| Bacaan latihan |
┏━━
BERBUAT BENAR ADALAH KEHARUSAN, BERBUAT TIDAK BENAR ADALAH KETIDAK HARUSAN

Selasa, 16 April 2013

MA Mutasi Hakim Kasus Pailit Telkomsel

 Jpnn
JAKARTA--Mahkamah Agung (MA) semakin gencar menyapu hakim yang tidak bersih. Termasuk empat hakim yang mengadili kasus Telkomsel sehingga sempat dinyatakan pailit meskipun akhirnya putusan itu dibatalkan oleh Mahkamah Agung (MA) pada tingkat kasasi.


MA, Senin (15/4) mengumumkan secara resmi terdapat sebanyak 44 hakim mendapatkan sanksi. Empat di antaranya adalah majelis hakim kasus Telkomsel dan di pengumuman yang dicantumkan dalam situs MA itu diberi inisial SA (Sutoto Adiputro), AI (Agus Iskandar), NA (Nur Ali), dan BI (Bagus Irawan).
      
Semuanya dinilai melanggar Surat Keputusan Bersama (SKB) Ketua Mahkamah Agung dan Ketua Komisi Yudisial No.047/KMA/SK/IV/2009 - No.02/SKB. /P/KY/IV/2009 huruf c butir 1.1.(8) jo PB MARI dan KY No.02/PB/MA/IX/2012 - 02/PB/P.KY/09/2012 pasal 5 ayat 2 huruf e dan pasal 14 ayat 1, pasal 19 ayat 4.

Hakim SA dimutasi sebagai hakim biasa di PN Jambi, AI dimutasi menjadi hakim di PN Pekanbaru (Pkr), BI dimutasi ke PN Mataram, dan hakim NA dimutasi ke PN Palembang (Pl). MA juga membebaskan seluruhnya dari jabatan sebagai hakim niaga.

Ketua MA, Hatta Ali, sebagai penandatangan surat tersebut membenarkan bahwa empat di antaranya merupakan hakim perkara Telkomsel yang sempat menghebohkan itu. Alasan utamanya karena keempatnya dinilai tidak profesional dalam memutus perkara saat mereka mengadili di PN Jakarta Pusat (Jakpus) yang biasa memutus perkara bisnis atau niaga. "Ya, itu ada sanksi , itu semua dikeluarkan dari PN Jakpus," ujarnya usai pelantikan Deputi Gubernur Bank Indonesia (BI) di Jakarta, kemarin.

Berdasarkan hasil pemeriksaan oleh badan pemeriksaan MA.kata Hatta, keempatnya bersalah. Surat yang menerangkan hasil penilaian tersebut menurutnya sedang dalam proses pengiriman kepada semua pihak terkait. "Sudah dikirim namun mungkin belum diterima. Saya dengar sudah dikirim sejak hari Jumat," terusnya.

Hatta berharap semua hakim menyadari pentingnya independensi dan profesional dalam memutus perkara. Hakim merupakan garda terdepan dalam tegaknya keadilan hukum dalam sebuah negara.
┗━━
| Butir tugas |
Tolong jawab tiga hal berikut berdasarkan bacaan latihan di atas.
(a) Berapa hakim yang diumumkan MA mendapat sanksi pada Senin (15/4)?
(b) Ke pengadilan negeri mana hakim BI dimutasi?
(c) Menurut Hatta Ali, sejak hari apa surat hasil penilaian itu terdengar sudah dikirim?

| Bahan belajar |
┏━━
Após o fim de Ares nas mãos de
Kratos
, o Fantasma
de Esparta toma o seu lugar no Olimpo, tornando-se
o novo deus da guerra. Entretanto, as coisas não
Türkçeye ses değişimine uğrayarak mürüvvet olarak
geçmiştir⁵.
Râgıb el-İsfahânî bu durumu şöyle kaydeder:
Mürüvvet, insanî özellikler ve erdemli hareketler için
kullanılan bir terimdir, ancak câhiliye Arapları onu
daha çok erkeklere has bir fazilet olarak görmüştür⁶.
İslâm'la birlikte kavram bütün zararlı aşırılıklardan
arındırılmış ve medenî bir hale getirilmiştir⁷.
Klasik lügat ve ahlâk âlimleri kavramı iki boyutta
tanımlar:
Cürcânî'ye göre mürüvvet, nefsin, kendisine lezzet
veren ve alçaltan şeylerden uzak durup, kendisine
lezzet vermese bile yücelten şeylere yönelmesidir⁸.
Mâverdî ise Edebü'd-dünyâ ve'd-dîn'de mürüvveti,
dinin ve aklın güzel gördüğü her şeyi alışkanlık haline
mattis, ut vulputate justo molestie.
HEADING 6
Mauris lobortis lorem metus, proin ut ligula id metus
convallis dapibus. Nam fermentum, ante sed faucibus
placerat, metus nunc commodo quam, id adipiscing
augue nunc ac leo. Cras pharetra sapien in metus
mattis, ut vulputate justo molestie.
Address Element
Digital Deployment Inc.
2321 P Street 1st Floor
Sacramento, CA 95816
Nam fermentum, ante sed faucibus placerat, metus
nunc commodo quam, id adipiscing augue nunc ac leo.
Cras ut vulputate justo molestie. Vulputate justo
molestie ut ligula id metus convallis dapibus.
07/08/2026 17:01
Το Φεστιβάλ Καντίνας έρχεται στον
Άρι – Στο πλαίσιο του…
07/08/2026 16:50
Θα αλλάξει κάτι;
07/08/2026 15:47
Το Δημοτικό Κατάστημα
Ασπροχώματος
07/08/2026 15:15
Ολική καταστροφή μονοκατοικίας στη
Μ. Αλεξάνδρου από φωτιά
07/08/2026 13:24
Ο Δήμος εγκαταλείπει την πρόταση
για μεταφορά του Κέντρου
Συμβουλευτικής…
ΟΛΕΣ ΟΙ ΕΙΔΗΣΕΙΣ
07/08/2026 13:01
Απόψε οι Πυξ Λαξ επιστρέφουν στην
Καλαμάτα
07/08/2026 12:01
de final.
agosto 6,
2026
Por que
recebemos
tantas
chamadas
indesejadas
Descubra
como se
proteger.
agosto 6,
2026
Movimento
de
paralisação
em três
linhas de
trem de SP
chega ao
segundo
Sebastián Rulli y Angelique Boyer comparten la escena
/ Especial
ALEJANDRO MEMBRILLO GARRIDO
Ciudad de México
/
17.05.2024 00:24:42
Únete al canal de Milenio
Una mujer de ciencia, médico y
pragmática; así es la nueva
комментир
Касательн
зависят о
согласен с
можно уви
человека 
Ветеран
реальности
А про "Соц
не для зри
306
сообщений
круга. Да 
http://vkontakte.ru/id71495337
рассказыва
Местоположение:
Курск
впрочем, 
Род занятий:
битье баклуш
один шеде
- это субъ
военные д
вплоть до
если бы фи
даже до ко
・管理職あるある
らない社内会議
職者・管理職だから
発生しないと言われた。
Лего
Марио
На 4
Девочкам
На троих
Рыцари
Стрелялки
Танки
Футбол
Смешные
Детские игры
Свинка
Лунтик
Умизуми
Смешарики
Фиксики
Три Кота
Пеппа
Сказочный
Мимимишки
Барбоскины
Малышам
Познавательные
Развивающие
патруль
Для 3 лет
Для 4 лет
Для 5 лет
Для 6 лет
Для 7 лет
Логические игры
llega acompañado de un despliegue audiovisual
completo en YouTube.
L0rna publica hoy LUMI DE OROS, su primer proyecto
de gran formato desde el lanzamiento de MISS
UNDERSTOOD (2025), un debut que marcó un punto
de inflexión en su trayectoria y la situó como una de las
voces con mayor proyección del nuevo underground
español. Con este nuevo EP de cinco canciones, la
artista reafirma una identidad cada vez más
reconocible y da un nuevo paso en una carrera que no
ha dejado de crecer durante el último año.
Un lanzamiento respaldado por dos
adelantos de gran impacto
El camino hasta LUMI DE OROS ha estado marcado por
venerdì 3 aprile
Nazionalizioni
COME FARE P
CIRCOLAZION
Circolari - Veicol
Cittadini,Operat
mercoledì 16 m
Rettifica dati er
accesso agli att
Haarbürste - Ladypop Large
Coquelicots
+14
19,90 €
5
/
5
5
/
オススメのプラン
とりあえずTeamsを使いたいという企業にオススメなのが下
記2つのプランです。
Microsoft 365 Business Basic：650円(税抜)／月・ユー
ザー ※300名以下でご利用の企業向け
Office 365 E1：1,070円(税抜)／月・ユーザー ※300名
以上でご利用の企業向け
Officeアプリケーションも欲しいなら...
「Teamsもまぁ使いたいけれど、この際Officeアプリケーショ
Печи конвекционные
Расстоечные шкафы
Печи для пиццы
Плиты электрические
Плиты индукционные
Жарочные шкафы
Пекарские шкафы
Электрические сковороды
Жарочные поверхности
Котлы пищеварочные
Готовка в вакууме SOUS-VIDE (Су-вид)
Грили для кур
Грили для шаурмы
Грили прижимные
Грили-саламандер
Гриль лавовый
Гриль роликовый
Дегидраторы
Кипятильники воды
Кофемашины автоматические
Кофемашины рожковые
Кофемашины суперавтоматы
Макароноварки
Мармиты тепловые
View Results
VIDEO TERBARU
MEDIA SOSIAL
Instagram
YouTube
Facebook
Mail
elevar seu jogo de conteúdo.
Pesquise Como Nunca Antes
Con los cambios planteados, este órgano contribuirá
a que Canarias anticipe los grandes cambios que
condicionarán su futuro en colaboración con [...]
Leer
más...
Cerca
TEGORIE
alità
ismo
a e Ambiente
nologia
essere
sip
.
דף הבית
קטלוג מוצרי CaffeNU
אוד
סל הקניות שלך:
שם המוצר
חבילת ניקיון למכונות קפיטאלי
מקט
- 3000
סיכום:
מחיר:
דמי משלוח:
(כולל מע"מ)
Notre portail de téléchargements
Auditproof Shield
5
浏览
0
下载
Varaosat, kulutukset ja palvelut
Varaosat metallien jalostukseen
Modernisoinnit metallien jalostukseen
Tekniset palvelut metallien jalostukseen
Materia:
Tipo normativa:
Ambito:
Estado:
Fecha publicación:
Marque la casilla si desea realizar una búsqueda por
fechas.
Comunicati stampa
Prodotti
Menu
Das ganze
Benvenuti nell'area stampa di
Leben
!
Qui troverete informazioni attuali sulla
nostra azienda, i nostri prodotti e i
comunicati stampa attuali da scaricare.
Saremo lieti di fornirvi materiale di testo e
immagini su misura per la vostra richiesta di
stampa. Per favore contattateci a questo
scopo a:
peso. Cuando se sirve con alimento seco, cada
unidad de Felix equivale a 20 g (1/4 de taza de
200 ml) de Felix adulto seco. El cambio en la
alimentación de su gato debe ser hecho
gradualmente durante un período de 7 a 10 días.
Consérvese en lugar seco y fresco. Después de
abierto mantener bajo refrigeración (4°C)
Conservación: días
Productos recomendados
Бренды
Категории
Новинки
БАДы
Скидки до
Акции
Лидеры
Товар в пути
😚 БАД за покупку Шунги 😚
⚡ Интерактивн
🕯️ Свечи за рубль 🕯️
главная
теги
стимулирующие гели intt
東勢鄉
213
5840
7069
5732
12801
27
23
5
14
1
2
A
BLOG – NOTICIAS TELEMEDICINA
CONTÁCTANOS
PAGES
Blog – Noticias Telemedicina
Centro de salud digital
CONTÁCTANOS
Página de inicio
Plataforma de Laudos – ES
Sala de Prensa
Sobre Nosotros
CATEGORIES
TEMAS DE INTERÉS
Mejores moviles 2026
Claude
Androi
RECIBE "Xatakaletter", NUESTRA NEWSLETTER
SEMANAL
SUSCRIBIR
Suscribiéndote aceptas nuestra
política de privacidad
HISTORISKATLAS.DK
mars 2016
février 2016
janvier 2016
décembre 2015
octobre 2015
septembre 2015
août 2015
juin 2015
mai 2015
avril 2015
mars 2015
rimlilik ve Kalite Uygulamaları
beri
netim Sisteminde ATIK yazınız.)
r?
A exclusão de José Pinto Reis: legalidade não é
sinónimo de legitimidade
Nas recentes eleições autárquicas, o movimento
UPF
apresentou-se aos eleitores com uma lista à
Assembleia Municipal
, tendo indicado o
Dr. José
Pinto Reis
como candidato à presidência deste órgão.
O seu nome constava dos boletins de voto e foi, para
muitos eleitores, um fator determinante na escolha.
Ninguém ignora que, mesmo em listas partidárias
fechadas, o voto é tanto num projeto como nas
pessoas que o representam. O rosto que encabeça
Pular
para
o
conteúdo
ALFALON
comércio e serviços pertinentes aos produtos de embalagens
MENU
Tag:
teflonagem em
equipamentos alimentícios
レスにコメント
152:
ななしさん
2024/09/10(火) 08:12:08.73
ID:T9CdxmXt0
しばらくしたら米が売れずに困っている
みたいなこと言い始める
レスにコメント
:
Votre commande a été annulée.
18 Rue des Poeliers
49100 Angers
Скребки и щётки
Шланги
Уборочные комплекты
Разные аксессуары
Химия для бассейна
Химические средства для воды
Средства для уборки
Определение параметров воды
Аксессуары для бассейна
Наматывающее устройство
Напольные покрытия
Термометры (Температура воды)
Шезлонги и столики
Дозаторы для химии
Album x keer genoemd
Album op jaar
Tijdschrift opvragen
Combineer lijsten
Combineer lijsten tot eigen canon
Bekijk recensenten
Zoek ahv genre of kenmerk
┗━━
| Latihan selesai |
(a) 44 hakim.
(b) PN Mataram.
(c) Sejak hari Jumat.